Formally established in 1999, Friends of the San Francisco Public Library is the union of the Friends of the San Francisco Public Library and the Library Foundation of San Francisco. Although initially called Friends and Foundation, the organization is now called Friends of the San Francisco Public Library.      

Thirty-eight years earlier, in 1961, the original Friends was founded by Marjorie Stern, Mary Louise Stong, Hilde Kolb, and Grace Macduff Parker. Volunteers performed every task in the first few years including organizing book sales, processing membership contributions, staging special exhibits, and sponsoring citywide poetry contests.

Through the years, Friends soon began to play an active role as an advocacy organization for the Library. Those efforts culminated in 1988, when Friends realized their long time goal of a new Main Library by championing Proposition A, a bond issue that would fund $109.5 million to build a new Main Library.
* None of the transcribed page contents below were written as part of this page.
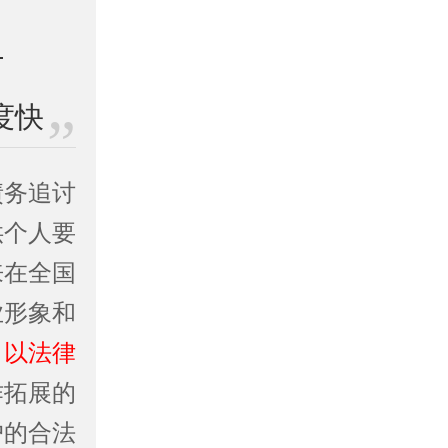
度快
债务追讨
供个人要
来在全国
业形象和
。
以法律
作拓展的
户的合法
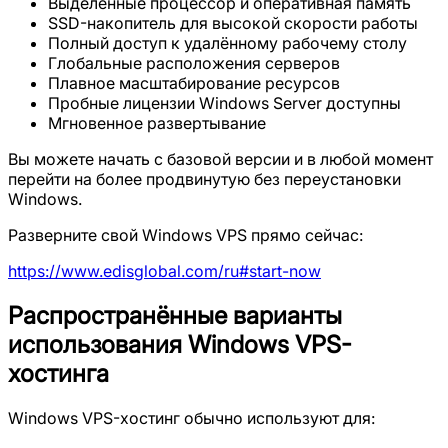
Выделенные процессор и оперативная память
SSD-накопитель для высокой скорости работы
Полный доступ к удалённому рабочему столу
Глобальные расположения серверов
Плавное масштабирование ресурсов
Пробные лицензии Windows Server доступны
Мгновенное развертывание
Вы можете начать с базовой версии и в любой момент
перейти на более продвинутую без переустановки
Windows.
Разверните свой Windows VPS прямо сейчас:
https://www.edisglobal.com/ru#start-now
Распространённые варианты
использования Windows VPS-
хостинга
Windows VPS-хостинг обычно используют для:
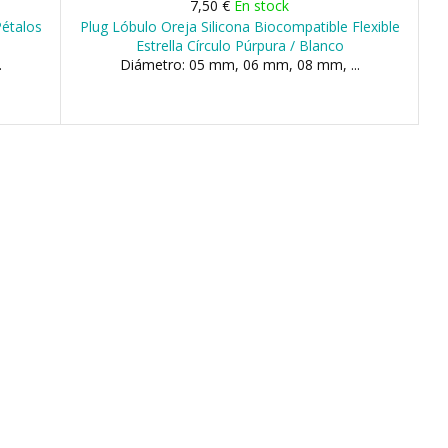
7,50 €
En stock
Pétalos
Plug Lóbulo Oreja Silicona Biocompatible Flexible
Estrella Círculo Púrpura / Blanco
.
Diámetro: 05 mm, 06 mm, 08 mm, ...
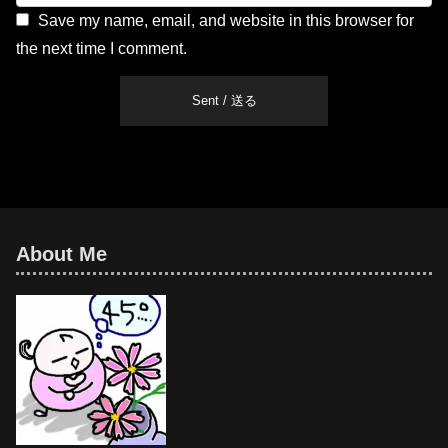
Save my name, email, and website in this browser for
the next time I comment.
About Me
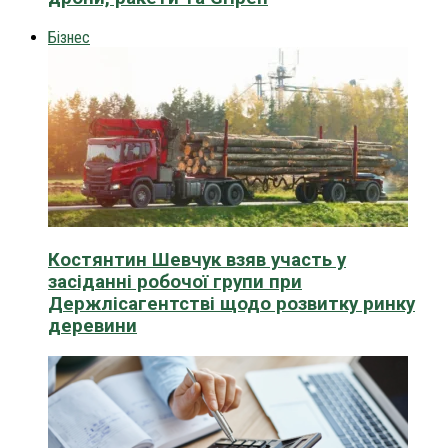
Бізнес
Костянтин Шевчук взяв участь у
засіданні робочої групи при
Держлісагентстві щодо розвитку ринку
деревини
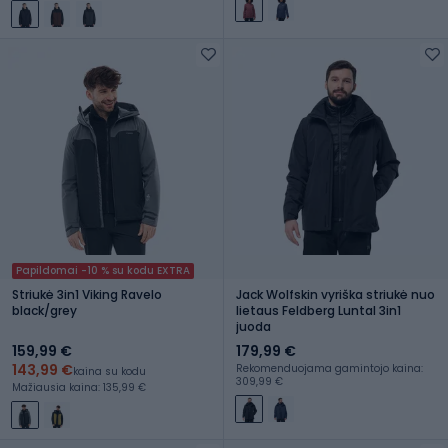
Papildomai -10 % su kodu EXTRA
Striukė 3in1 Viking Ravelo
Jack Wolfskin vyriška striukė nuo
black/grey
lietaus Feldberg Luntal 3in1
juoda
159,99 €
179,99 €
143,99 €
Rekomenduojama gamintojo kaina:
kaina su kodu
309,99 €
Mažiausia kaina: 135,99 €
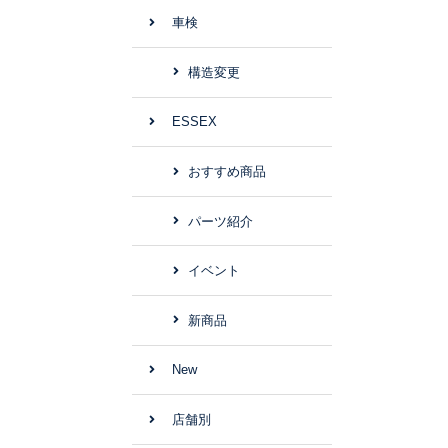
車検
構造変更
ESSEX
おすすめ商品
パーツ紹介
イベント
新商品
New
店舗別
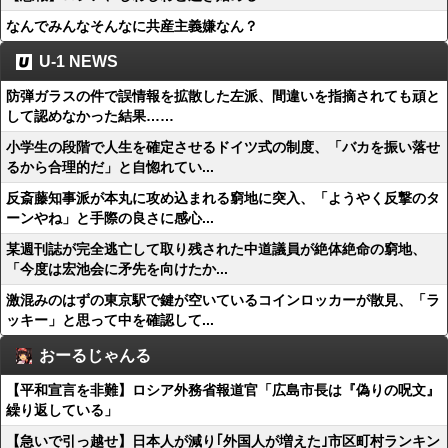
なんでみんなそんなに共産主義嫌なん？
U-1 NEWS
防弾ガラスの件で誤情報を拡散した左派、間違いを指摘されても頑と
して認めなかった結果……
小学生の段階で人生を確定させるドイツ式の制度、「バカを振い落せ
るから合理的だ」と自惚れてい...
反斎藤知事派が本丸に攻め込まれる窮地に突入、「ようやく反撃のタ
ーンやね」と手際の良さに感心...
某週刊誌が完全逃亡して取り残された中道議員が絶体絶命の窮地、
「今度は宏池会に矛先を向けたか...
激混みのはずの東京駅で鍵が空いているコインロッカーが散見、「ラ
ッキー」と思って中を確認して...
おーるじゃんる
【平和宣言を非難】ロシア外務省報道官「広島市長は『偽りの呪文』
繰り返している」
【急いで引っ越せ】日本人が減り｢外国人が増えた｣市区町村ランキン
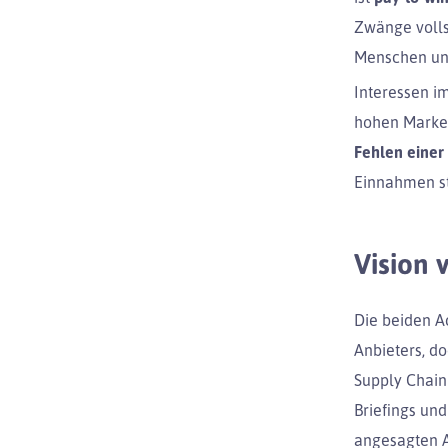
Zwänge volls
Menschen un
Interessen 
hohen Marke
Fehlen einer
Einnahmen st
Vision 
Die beiden A
Anbieters, do
Supply Chain 
Briefings un
angesagten Ak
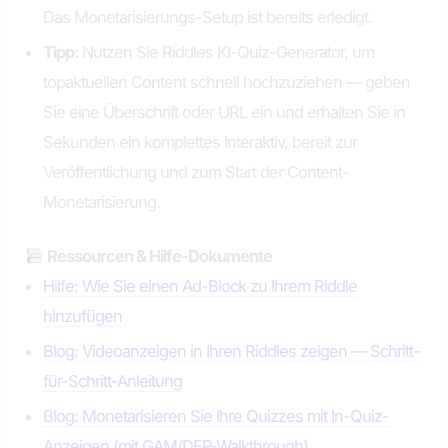
Das Monetarisierungs-Setup ist bereits erledigt.
Tipp:
Nutzen Sie Riddles KI-Quiz-Generator, um
topaktuellen Content schnell hochzuziehen — geben
Sie eine Überschrift oder URL ein und erhalten Sie in
Sekunden ein komplettes Interaktiv, bereit zur
Veröffentlichung und zum Start der Content-
Monetarisierung.
Ressourcen & Hilfe-Dokumente
Hilfe: Wie Sie einen Ad-Block zu Ihrem Riddle
hinzufügen
Blog: Videoanzeigen in Ihren Riddles zeigen — Schritt-
für-Schritt-Anleitung
Blog: Monetarisieren Sie Ihre Quizzes mit In-Quiz-
Anzeigen (mit GAM/DFP-Walkthrough)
To help pay for costs not covered by the bond, the Library Foundation of San Francisco was established. After an extraordinary outpouring of more than 17,000 donations from the residents and organizations of San Francisco and beyond, the New Main Library opened its doors on April 18, 1996.

Friends continued efforts to create a superior, free public library by championing the Library Preservation Fund or Proposition E in 1994. Prop E established 15 years of funding by earmarking a percentage of City revenue for the Library. But there was still more work to do and in 2000, Friends (now merged with the Library Foundation) championed a $106 million bond measure to build and refurbish 24 neighborhood branch libraries city-wide. As with the Main, public bonds will not pay for equipment or furnishings inside the branches. To meet this need, Friends is charged with raising $16 million through the Neighborhood Library Campaign.

Although the mission has grown over the years to encompass advocacy, fundraising, and programming to serve all segments of San Francisco, Friends' commitment to raising the standard of excellence for our libraries has never diminished.